Petite précision avant d’expliquer pourquoi un tel combat m’apparaît une coquille vide. La question posée au chef du Bloc québécois durant le dernier débat des chefs était tout à fait méprisante, inacceptable, en plus d’être confuse et mal formulée. L’affront méritait d’être souligné, c’est clair. Mais de là à déclarer la « nation québécoise » menacée dans ses valeurs et ses compétences ? De là à prétendre que le Québec tout entier se retrouve dans ce nationalisme de pacotille ?
Si François Legault était toujours un souverainiste convaincu, alors sa colère aurait au moins une direction. Mais on s’illusionne, à mon avis, si on croit que cette manifestation émotive du premier ministre — ponctuée d’ailleurs de la célèbre formule de Robert Bourassa (un Québec libre « d’assumer son propre destin ») — annonce un possible retour au projet de pays. Le sens de tout ce théâtre était déjà inscrit dans l’appel de M. Legault à voter conservateur, lancé quelques heures seulement avant le débat disgracieux de jeudi dernier.

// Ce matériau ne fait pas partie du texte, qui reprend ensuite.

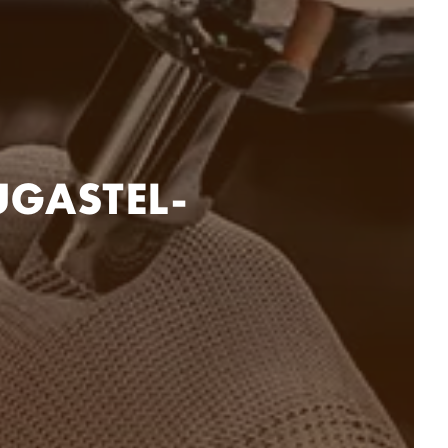
UGASTEL-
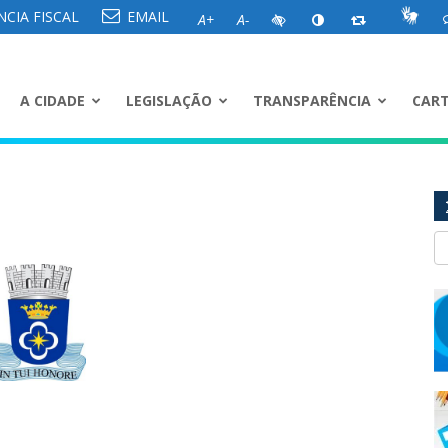
CIA FISCAL
EMAIL
A+
A-
A CIDADE
LEGISLAÇÃO
TRANSPARÊNCIA
CART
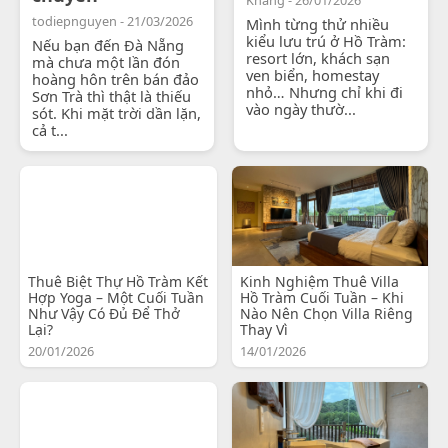
todiepnguyen - 21/03/2026
Mình từng thử nhiều
kiểu lưu trú ở Hồ Tràm:
Nếu bạn đến Đà Nẵng
resort lớn, khách sạn
mà chưa một lần đón
ven biển, homestay
hoàng hôn trên bán đảo
nhỏ… Nhưng chỉ khi đi
Sơn Trà thì thật là thiếu
vào ngày thườ...
sót. Khi mặt trời dần lặn,
cả t...
Thuê Biệt Thự Hồ Tràm Kết
Kinh Nghiệm Thuê Villa
Hợp Yoga – Một Cuối Tuần
Hồ Tràm Cuối Tuần – Khi
Như Vậy Có Đủ Để Thở
Nào Nên Chọn Villa Riêng
Lại?
Thay Vì
20/01/2026
14/01/2026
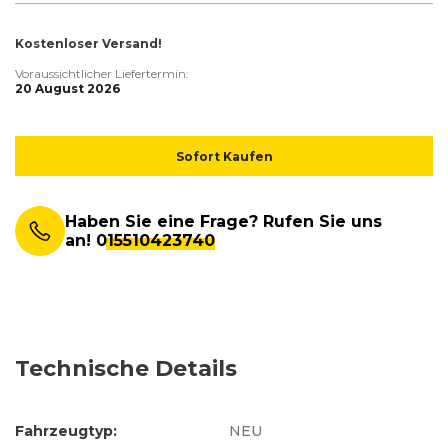
Kostenloser Versand!
Voraussichtlicher Liefertermin:
20 August 2026
Sofort Kaufen
Haben Sie eine Frage? Rufen Sie uns
an!
015510423740
Technische Details
Fahrzeugtyp:
NEU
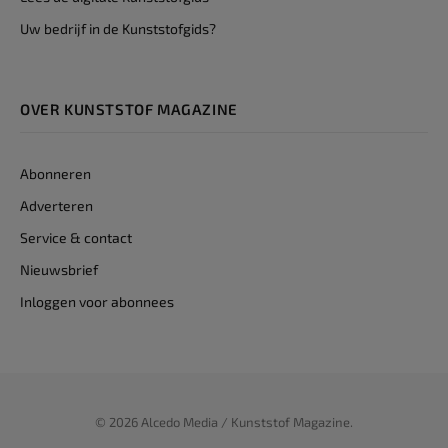
Uw bedrijf in de Kunststofgids?
OVER KUNSTSTOF MAGAZINE
Abonneren
Adverteren
Service & contact
Nieuwsbrief
Inloggen voor abonnees
© 2026 Alcedo Media / Kunststof Magazine.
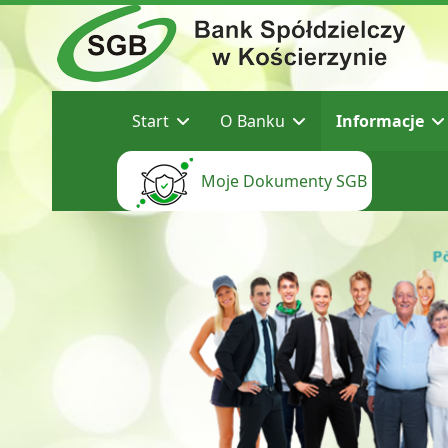
Start
O Banku
Informacje
Moje Dokumenty SGB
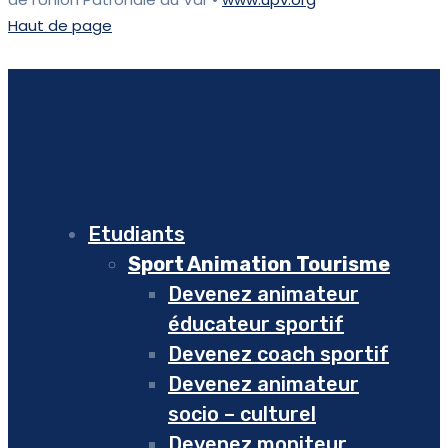
Haut de page
Etudiants
Sport Animation Tourisme
Devenez animateur
éducateur sportif
Devenez coach sportif
Devenez animateur
socio – culturel
Devenez moniteur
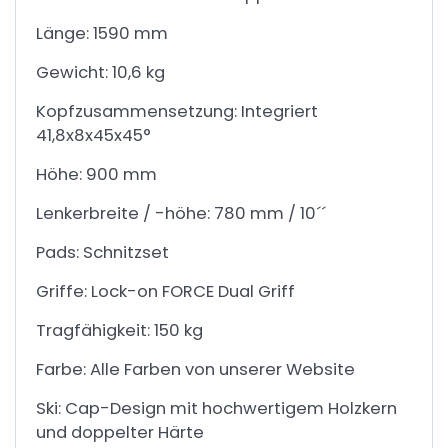
Länge: 1590 mm
Gewicht: 10,6 kg
Kopfzusammensetzung: Integriert
41,8x8x45x45°
Höhe: 900 mm
Lenkerbreite / -höhe: 780 mm / 10´´
Pads: Schnitzset
Griffe: Lock-on FORCE Dual Griff
Tragfähigkeit: 150 kg
Farbe: Alle Farben von unserer Website
Ski: Cap-Design mit hochwertigem Holzkern
und doppelter Härte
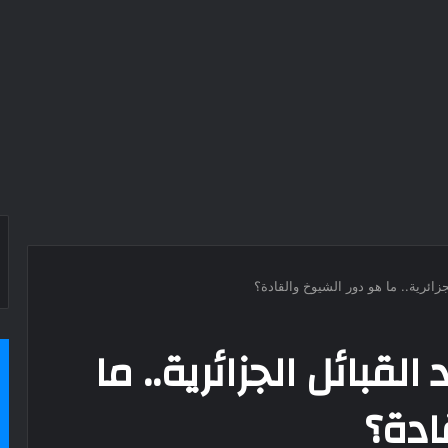
زائرية.. ما هو دور الشيوخ والقادة؟
لقبائل الجزائرية.. ما
ادة؟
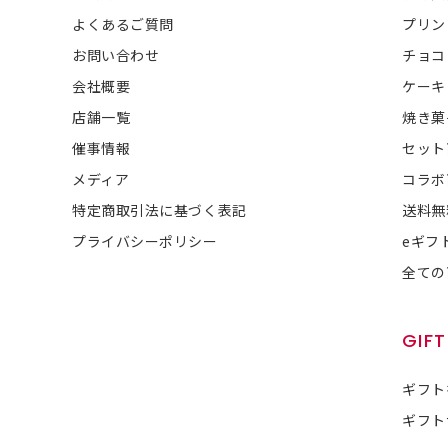
よくあるご質問
プリン
お問い合わせ
チョコ
会社概要
ケーキ
店舗一覧
焼き菓
催事情報
セット
メディア
コラボ
特定商取引法に基づく表記
送料無
プライバシーポリシー
eギフ
全ての
GIFT
ギフト
ギフト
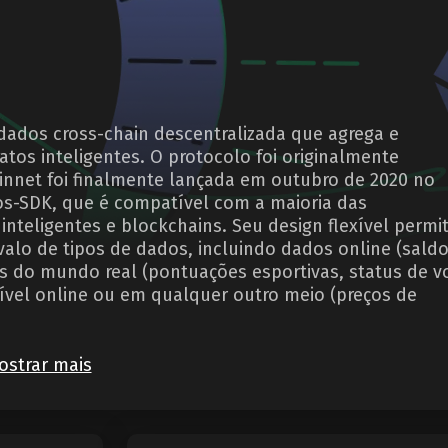
dados cross-chain descentralizada que agrega e
tos inteligentes. O protocolo foi originalmente
innet foi finalmente lançada em outubro de 2020 no
s-SDK, que é compatível com a maioria das
nteligentes e blockchains. Seu design flexível permi
alo de tipos de dados, incluindo dados online (sald
os do mundo real (pontuações esportivas, status de v
vel online ou em qualquer outro meio (preços de
ostrar mais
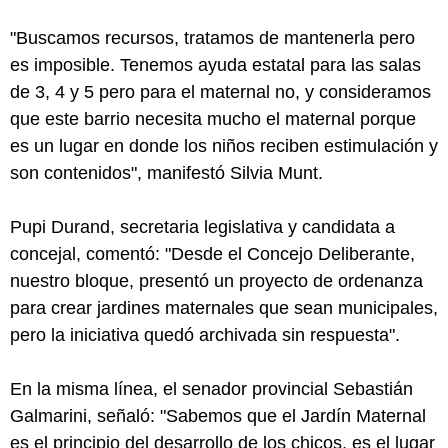
"Buscamos recursos, tratamos de mantenerla pero
es imposible. Tenemos ayuda estatal para las salas
de 3, 4 y 5 pero para el maternal no, y consideramos
que este barrio necesita mucho el maternal porque
es un lugar en donde los niños reciben estimulación y
son contenidos", manifestó Silvia Munt.
Pupi Durand, secretaria legislativa y candidata a
concejal, comentó: "Desde el Concejo Deliberante,
nuestro bloque, presentó un proyecto de ordenanza
para crear jardines maternales que sean municipales,
pero la iniciativa quedó archivada sin respuesta".
En la misma línea, el senador provincial Sebastián
Galmarini, señaló: "Sabemos que el Jardín Maternal
es el principio del desarrollo de los chicos, es el lugar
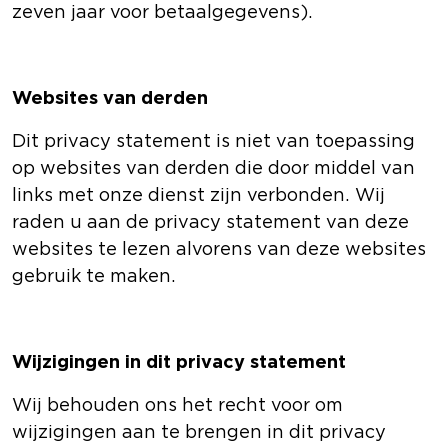
zeven jaar voor betaalgegevens).
Websites van derden
Dit privacy statement is niet van toepassing
op websites van derden die door middel van
links met onze dienst zijn verbonden. Wij
raden u aan de privacy statement van deze
websites te lezen alvorens van deze websites
gebruik te maken.
Wijzigingen in dit privacy statement
Wij behouden ons het recht voor om
wijzigingen aan te brengen in dit privacy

Faisant fi des positions conservatrices sur l’environnement, les armes à feu, les garderies, oubliant jusqu’au manque à gagner sous un éventuel gouvernement conservateur — il y aurait non seulement beaucoup moins d’argent pour les garderies, mais également moins de transferts de péréquation —, François Legault réagissait à une seule chose : la promesse de non-ingérence dans les champs de compétence du Québec.
Que le chef caquiste soit prêt à sacrifier des mesures sociales importantes simplement pour s’assurer d’avoir les coudées franches, de régner en roi et maître sur son territoire, en dit long sur son état d’esprit. Rappelant l’affirmation nationale tonitruante du « cheuf » — Maurice Duplessis a inventé le concept du fief provincial bien gardé —, M. Legault choisit une démonstration de force plutôt qu’une amélioration des conditions de vie de ses concitoyens. Comme projet de pays, il faudra repasser.
Le chant de sirène conservateur (« nous, on respecte les provinces ») est d’autant plus séduisant qu’il comporte la promesse de ne pas contester la Loi sur la laïcité de l’État. Une éventualité qui viendrait perturber le règne de François Legault, c’est sûr.
Pour l’instant, fort de cette dernière illustration de Quebec bashing devant des millions de spectateurs, le chef peut jouer au preux chevalier des « valeurs québécoises », un concept aussi flou que trompeur. D’abord, on ne trouve pas de valeurs au Québec qu’on ne trouve pas ailleurs au Canada — à une exception près : la défense de la langue française, la seule spécificité proprement québécoise. L’utilisation d’une langue différente implique aussi un sentiment de vulnérabilité et un besoin de survie. Deux choses, il est vrai, que le Canada anglais n’a jamais bien saisies. Mais peut-on parler ici de « valeurs » ?
Pour le reste, l’égalité hommes-femmes et, bien sûr, la laïcité, il ne s’agit aucunement de spécificité québécoise, mais au contraire de valeurs démocratiques fort répandues. D’ailleurs, la loi 21 traduit moins le besoin de régler un problème religieux — la séparation entre l’Église et l’État étant déjà bien établie — que la peur de revenir en arrière. Pour certains, cette hantise du passé justifie amplement la loi. On pourrait en débattre longtemps, mais une chose est claire : en interdisant à certains membres de minorités religieuses le plein exercice de leurs droits, la loi est jusqu’à preuve du contraire bel et bien « discriminatoire ». Il n’y a pas que le Canada anglais ou le juge Marc-André Blanchard qui le pensent. Pourquoi la loi serait-elle protégée par la clause dérogatoire si on ne craignait pas son annulation précisément pour cette raison ?
De prétendre, comme le fait le premier ministre, que tout le Québec s’élève aujourd’hui pour « défendre son destin », c’est tordre le cou à une réalité beaucoup plus complexe, tout en rabaissant le nationalisme au petit bout de la lorgnette.